Лагерь располагался на открытом болоте, залитым водой и поросшим мхом. Недалеко находилось полесское местечко Озаричи. На это топкое и сырое место и согнали жителей Жлобина и соседних с ним районов — Паричского (ныне Светлогорского), Домановичского, Рогачевского, Стрешинского, Кировского и Октябрьского. Гитлеровцы загоняли за колючую проволоку сельчан из близлежащих деревень и соседних областей, присоединив к ним гражданское население из Смоленской, Орловской и Брянской областей. Тифозных больных помещали к здоровым, умерших запрещали выносить за пределы лагерей. Под запретом были и костры. Людей морили голодом, не давали воды.
Братья Паркаловы
Жителю Светлогорска Михаилу Паркалову ребенком довелось пережить ужасы Озаричского лагеря. Их семью выгнали из дома в д.Мольча, которая считалась партизанской: «Выгоняли всех, кто не выходил, тех расстреливали. Людей погнали пешком к Пекаличам, там посадили в крытые грузовики и привезли на ст.Красный Берег. Приказали залезать в вагоны состава, стоявшего на путях. Где-то через двое суток привезли на станцию Рабкор Октябрьского района. Все пожитки и продукты, которые люди захватили с собой, отправляясь в неизвестность, конвоиры отбирали и бросали в огромный костер, горевший справа по пути дальнейшего следования. От железнодорожной станции по грязной, раскисшей дороге колонна людей прошла около 3 км. Вскоре оказались в лесу, где большой участок был огорожен деревянными столбами, обтянутыми колючей проволокой. Загнав людей, как скот, за изгородь, гитлеровцы приказали ложиться спать прямо на землю. Утром людей подняли и снова погнали по дороге. Тех, кто падал и не мог идти, конвоиры били палками, расстреливали. Я на всю жизнь запомнил маленького ребенка, который сидел у дороги на розовом одеяле и звал маму. Но останавливаться было нельзя…

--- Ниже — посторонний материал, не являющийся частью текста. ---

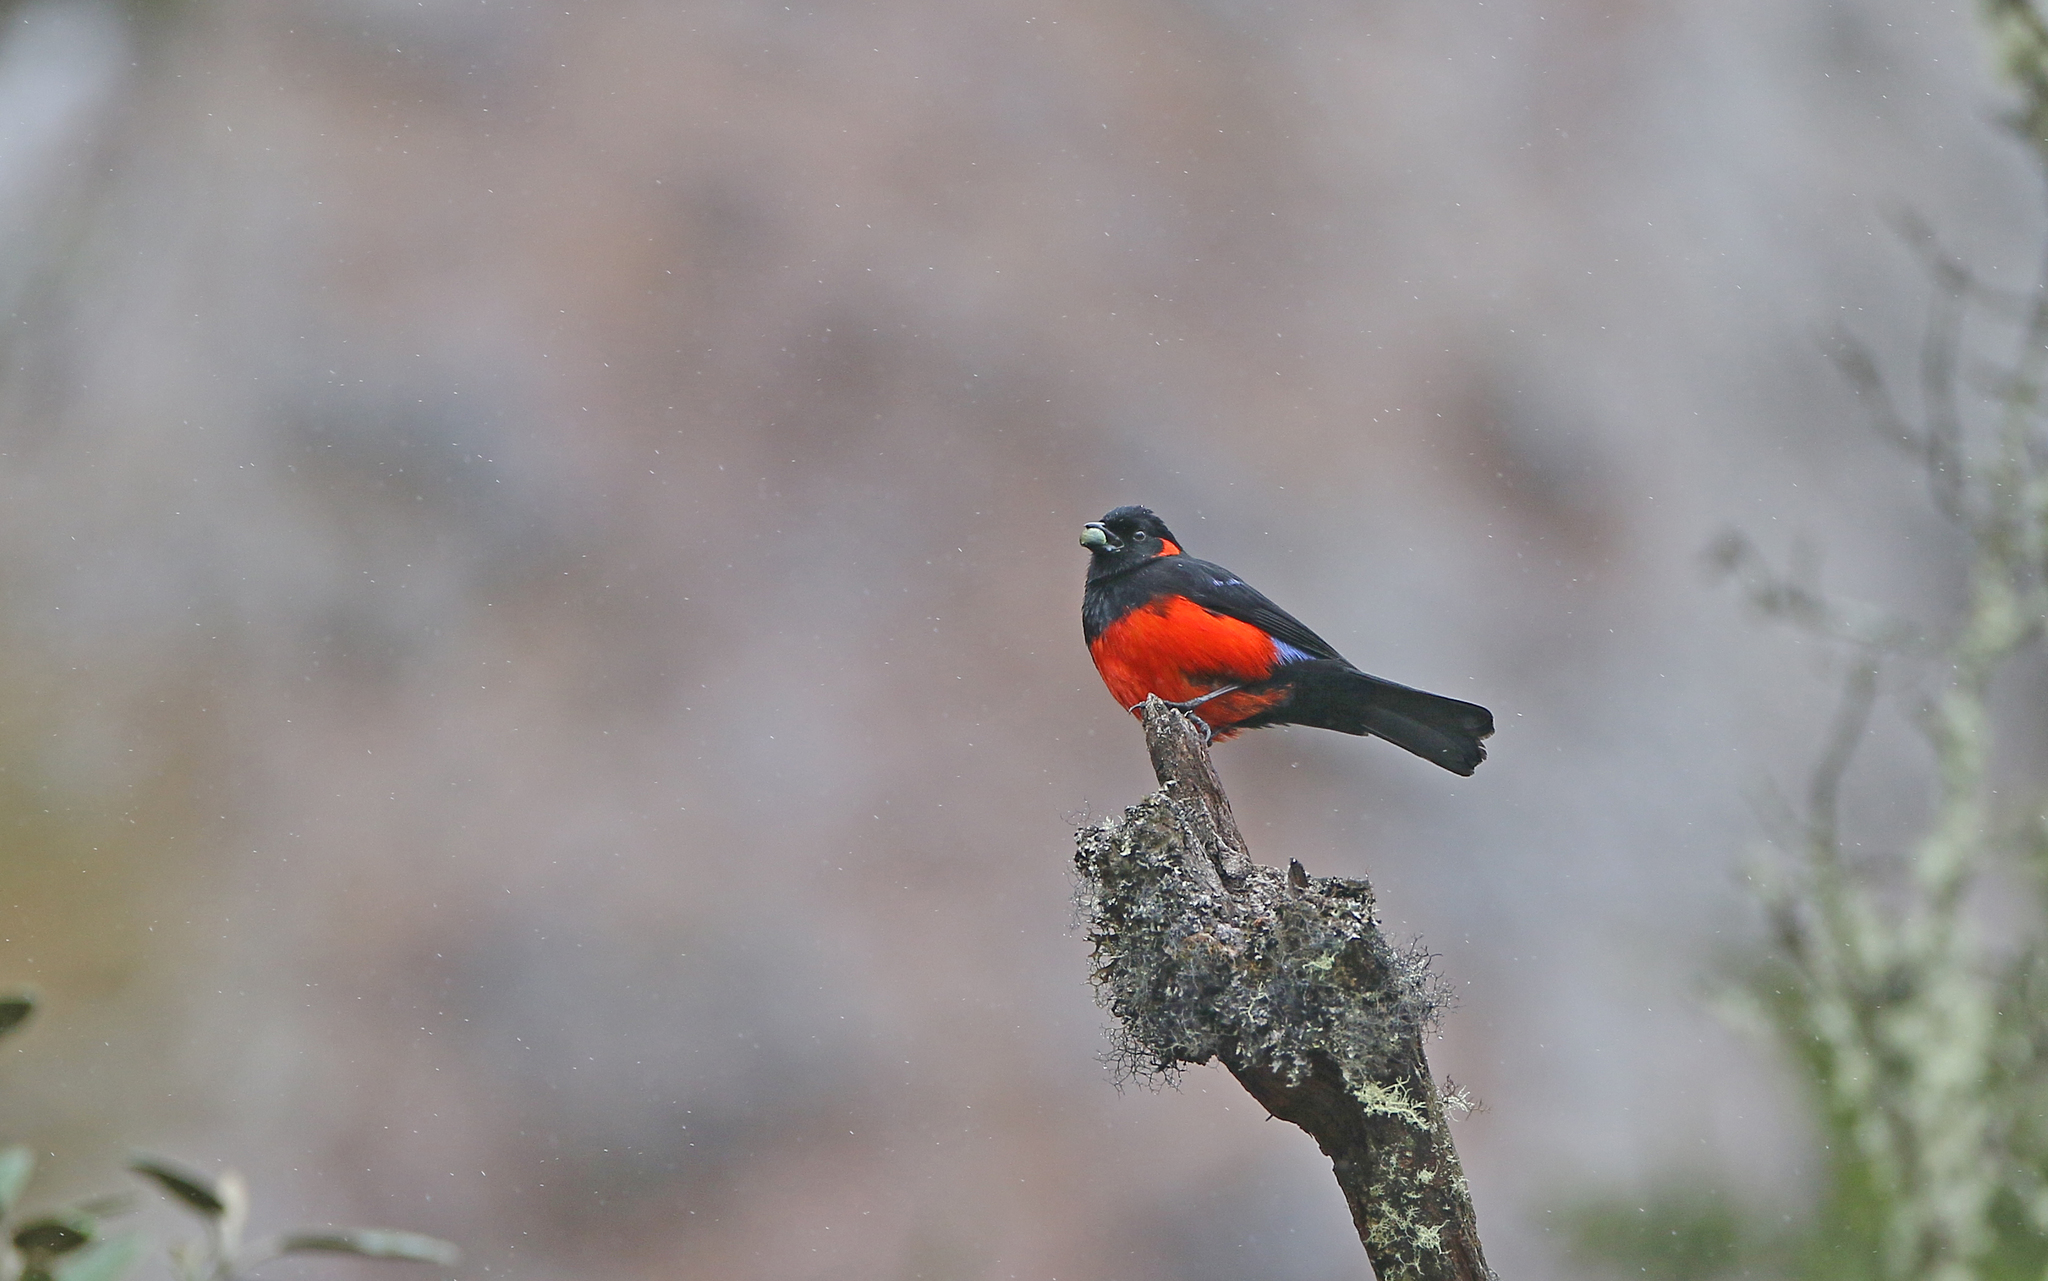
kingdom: Animalia
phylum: Chordata
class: Aves
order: Passeriformes
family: Thraupidae
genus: Anisognathus
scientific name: Anisognathus igniventris
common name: Scarlet-bellied mountain tanager
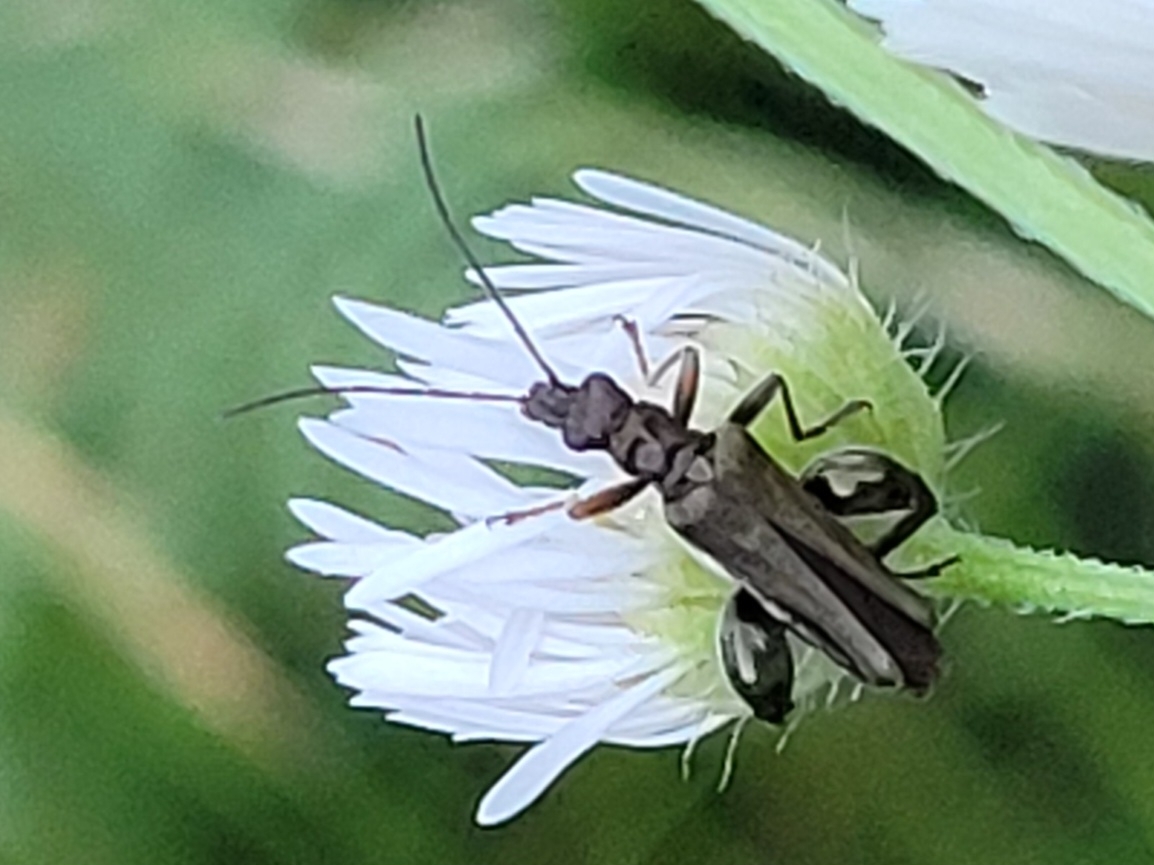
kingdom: Animalia
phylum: Arthropoda
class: Insecta
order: Coleoptera
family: Oedemeridae
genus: Oedemera
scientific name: Oedemera flavipes
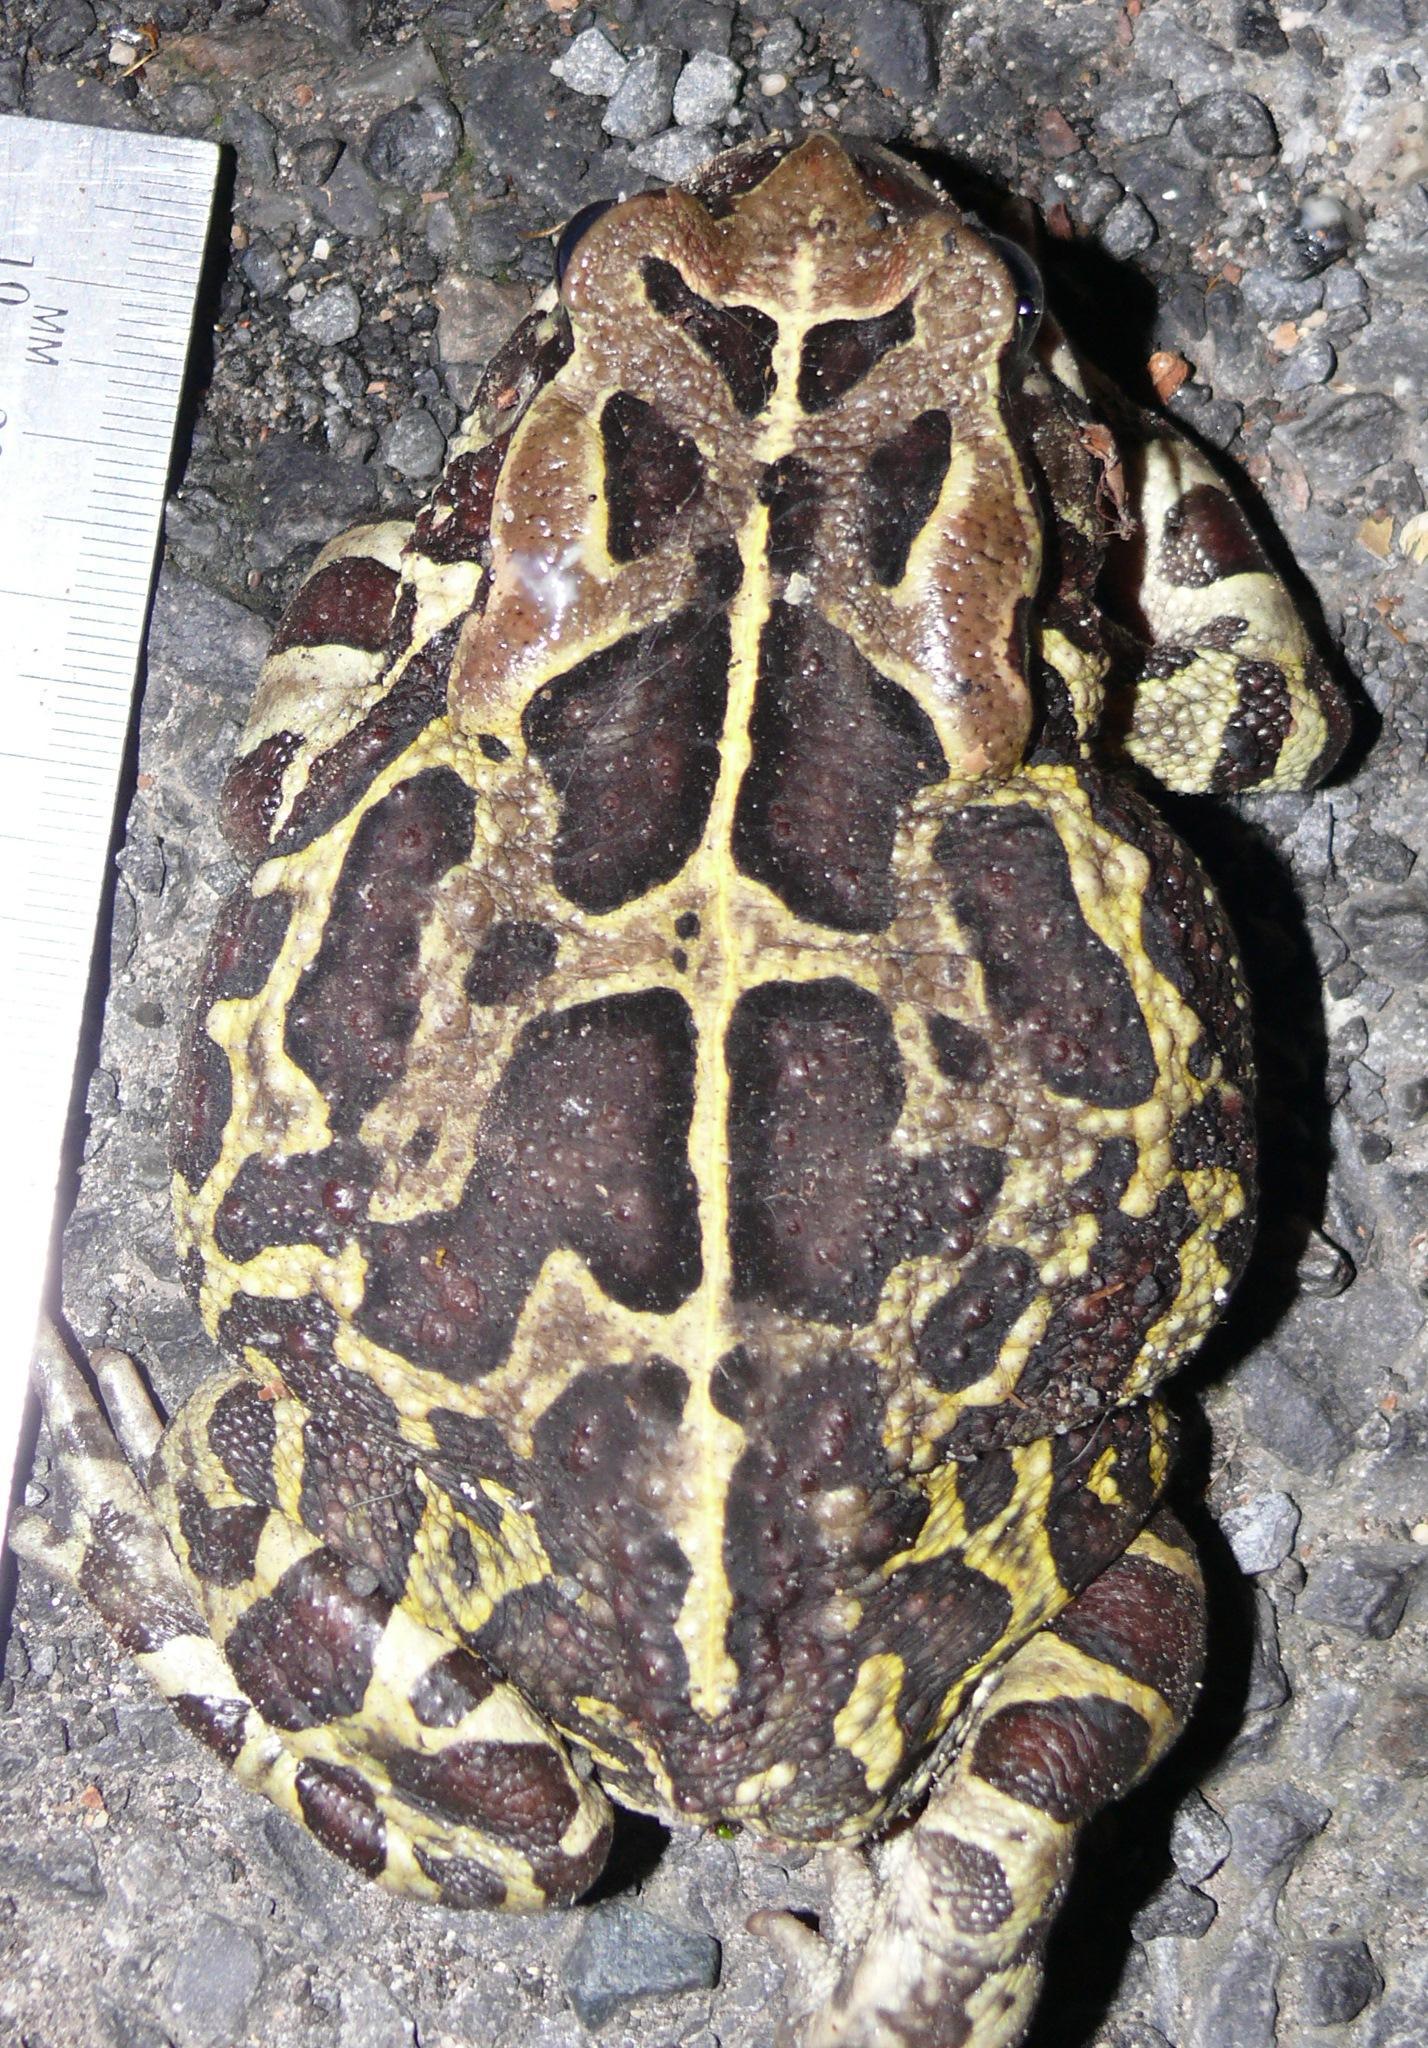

Гнали нас, как оказалось, в Озаричский лагерь смерти, а это – 18 км. И можно представить, сколько несчастных осталось лежать на дороге. Нашей семье посчастливилось – и часть пути до лагеря нас везли на гусеничном тягаче». Выбравшись из кузова, люди увидели территорию, обнесенную колючей проволокой, ворота также были обвиты проволокой. Над ограждением вознеслись деревянные вышки с вооруженными охранниками. «Очень хотелось пить. Ограждение проходило по болоту, к нему я направился, чтобы набрать воды, – вспоминает Михаил Паркалов. – Запомнилось, что к колючей проволоке ограждения была привязана тонкая проволока, которая тянулась к взрывателям мин. Значит, любое прикосновение к ограждению неминуемо грозило смертью».
Сбившись в кучу, чтобы хоть немного было теплее, люди легли спать на землю. Взрослым не разрешали ходить по территории, сделав исключение лишь для детей. Вскоре людей начал косить сыпной тиф…«После лагеря из моих пятерых родных и пятерых двоюродных братьев и сестер остались мы вдвоем с братом Иваном».
Иван Паркалов (1929 г.р.) помнит немного больше младшего брата Михаила: «Колючая проволока, угрозы расстрела полицаев при разведении очага. В эту (первую – прим. автора) и последующие ночи мы спали, тесно прижавшись друг к другу, меньшие дети спали на взрослых – так экономилось тепло, ибо укрываться было нечем, все было отобрано и сожжено в этапном лагере.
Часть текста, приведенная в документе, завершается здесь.